Experimental study on targeted methotrexate delivery to the rabbit brain via magnetic resonance imaging-guided focused ultrasound.

The purpose of this study was to investigate the effects of targeted and reversible disruption of the blood-brain barrier (BBB) by magnetic resonance imaging (MRI)-guided focused ultrasound (FUS) and delivery of methotrexate (MTX) to the rabbit brain. The brains of 20 rabbits were sonicated by MRI-guided FUS at different exposure times, and then Evans blue extravasation, contrast-enhanced MRI, and histologic examination were performed to determine the optimal exposure time for reversible BBB disruption with minimal damage. Five rabbits were sonicated at the optimal exposure time after MTX was injected intravenously (IV); the targeted locations were included in the sonicated group, and the nontargeted contralateral counterparts were included in the IV control group. Five other rabbits were not subjected to sonication and were administered internal carotid artery (ICA) injections of MTX; the specimens of the counterpart brain tissue were harvested as the ICA group.
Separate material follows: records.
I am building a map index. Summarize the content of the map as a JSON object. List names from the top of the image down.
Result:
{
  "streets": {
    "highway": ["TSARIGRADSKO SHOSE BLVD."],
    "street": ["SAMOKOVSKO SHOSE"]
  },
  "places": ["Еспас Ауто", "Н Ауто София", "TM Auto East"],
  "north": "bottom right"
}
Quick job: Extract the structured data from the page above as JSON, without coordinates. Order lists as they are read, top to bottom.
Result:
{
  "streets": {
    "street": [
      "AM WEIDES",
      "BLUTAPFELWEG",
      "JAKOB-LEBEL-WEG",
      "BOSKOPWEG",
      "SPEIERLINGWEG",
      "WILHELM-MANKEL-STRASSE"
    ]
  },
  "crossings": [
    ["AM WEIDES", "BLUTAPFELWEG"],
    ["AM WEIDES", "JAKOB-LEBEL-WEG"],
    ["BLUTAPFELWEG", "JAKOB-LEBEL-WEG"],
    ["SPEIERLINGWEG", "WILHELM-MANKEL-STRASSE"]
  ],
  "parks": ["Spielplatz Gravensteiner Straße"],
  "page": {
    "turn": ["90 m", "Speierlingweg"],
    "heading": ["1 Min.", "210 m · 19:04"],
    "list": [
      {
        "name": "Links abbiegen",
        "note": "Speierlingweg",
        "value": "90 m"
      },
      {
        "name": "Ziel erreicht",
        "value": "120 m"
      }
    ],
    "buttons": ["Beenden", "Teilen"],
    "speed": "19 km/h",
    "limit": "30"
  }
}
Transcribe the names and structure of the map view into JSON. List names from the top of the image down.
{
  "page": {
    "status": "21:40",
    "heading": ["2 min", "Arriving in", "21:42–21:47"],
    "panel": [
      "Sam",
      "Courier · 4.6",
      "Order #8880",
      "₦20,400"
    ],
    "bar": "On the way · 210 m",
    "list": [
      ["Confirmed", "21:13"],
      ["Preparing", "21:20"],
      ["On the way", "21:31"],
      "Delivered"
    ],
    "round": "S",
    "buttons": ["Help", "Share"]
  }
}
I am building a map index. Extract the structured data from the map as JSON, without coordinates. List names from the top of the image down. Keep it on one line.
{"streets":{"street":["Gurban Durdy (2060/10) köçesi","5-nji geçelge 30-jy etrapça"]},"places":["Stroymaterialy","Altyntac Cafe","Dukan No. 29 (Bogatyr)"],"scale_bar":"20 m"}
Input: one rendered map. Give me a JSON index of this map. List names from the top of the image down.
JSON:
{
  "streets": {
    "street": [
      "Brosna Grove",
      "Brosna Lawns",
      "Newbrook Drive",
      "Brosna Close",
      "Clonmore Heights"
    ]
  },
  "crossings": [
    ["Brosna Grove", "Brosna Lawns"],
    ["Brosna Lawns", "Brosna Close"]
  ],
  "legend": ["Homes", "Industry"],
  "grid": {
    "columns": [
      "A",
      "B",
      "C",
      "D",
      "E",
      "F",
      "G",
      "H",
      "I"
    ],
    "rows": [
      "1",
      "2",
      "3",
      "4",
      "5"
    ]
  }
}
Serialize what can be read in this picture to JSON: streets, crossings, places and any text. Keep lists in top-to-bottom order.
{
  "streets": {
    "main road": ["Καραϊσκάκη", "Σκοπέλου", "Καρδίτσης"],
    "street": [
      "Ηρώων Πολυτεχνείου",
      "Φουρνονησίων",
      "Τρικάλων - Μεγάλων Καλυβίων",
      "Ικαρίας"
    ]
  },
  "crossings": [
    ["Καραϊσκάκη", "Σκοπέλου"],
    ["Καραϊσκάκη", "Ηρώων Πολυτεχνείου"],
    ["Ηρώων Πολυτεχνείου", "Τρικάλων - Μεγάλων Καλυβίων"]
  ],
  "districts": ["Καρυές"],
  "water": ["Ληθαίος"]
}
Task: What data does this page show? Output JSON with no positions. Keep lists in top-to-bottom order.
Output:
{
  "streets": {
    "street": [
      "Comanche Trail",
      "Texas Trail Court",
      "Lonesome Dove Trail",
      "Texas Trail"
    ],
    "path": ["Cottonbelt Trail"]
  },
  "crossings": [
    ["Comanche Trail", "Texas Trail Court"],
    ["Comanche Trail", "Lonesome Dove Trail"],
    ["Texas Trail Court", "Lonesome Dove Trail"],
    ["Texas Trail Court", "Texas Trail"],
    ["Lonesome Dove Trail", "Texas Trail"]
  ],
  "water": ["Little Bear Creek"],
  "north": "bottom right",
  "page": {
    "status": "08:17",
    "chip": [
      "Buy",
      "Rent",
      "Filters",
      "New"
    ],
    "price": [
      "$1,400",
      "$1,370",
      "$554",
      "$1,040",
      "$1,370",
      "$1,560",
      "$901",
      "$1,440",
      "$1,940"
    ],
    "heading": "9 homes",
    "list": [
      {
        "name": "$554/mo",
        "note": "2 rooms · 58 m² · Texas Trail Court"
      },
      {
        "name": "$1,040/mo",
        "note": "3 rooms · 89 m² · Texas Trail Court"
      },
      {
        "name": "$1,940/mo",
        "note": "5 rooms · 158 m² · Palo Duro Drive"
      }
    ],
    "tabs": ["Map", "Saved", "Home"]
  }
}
The MTX concentration in all of the specimens was determined by high-performance liquid chromatography. The MTX concentration in the sonicated group (mean +/- SD, 7.412 +/- 1.471 microg/g of tissue) was notably higher than that in both the IV control group (0.544 +/- 0.084 microg/g) and ICA group (1.984 +/- 0.65 microg/g; P <.01). Magnetic resonance imaging-guided FUS can disrupt the BBB reversibly and deliver IV administered MTX to targeted brain locations; it brings about a greater than 10-fold increase in the drug level and is much more effective (approximately 3.7-fold) than drug delivery through the ICA without sonication. This may facilitate the development of improved treatment methods for central nervous system disorders.